Your instructions =
Report each line of the material below where the word "from" can be found.

Data extracts =
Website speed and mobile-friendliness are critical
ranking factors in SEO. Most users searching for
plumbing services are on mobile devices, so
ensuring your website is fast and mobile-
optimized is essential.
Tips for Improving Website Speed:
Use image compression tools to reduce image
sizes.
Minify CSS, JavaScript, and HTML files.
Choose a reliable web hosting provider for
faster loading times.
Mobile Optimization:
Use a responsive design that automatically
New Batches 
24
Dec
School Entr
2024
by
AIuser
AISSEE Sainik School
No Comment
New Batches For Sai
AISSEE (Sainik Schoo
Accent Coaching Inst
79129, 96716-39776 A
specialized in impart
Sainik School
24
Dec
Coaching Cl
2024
---
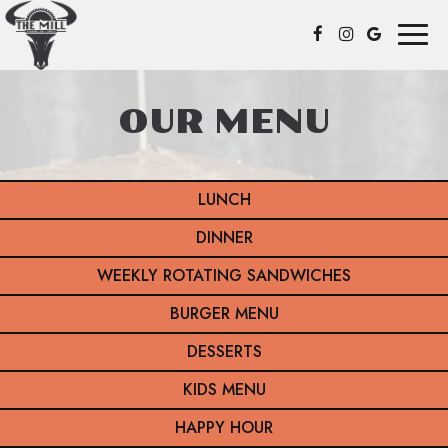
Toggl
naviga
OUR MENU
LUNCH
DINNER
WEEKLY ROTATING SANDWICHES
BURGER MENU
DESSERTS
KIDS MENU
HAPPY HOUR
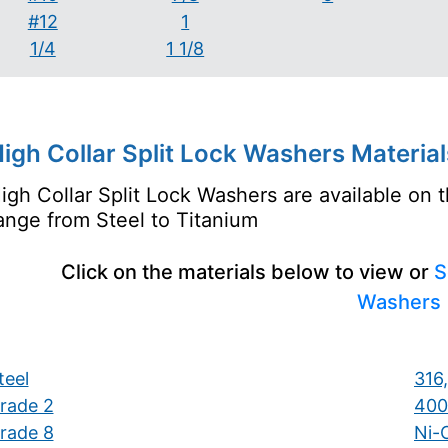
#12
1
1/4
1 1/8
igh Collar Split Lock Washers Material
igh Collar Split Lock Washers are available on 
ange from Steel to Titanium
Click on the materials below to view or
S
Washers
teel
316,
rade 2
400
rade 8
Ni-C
==
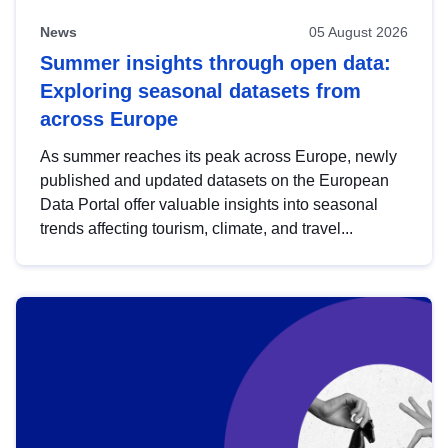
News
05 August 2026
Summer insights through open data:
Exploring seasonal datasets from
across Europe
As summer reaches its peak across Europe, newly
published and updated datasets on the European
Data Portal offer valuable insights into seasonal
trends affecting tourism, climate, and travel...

Answer space =
ange from Steel to Titanium
Exploring seasonal datasets from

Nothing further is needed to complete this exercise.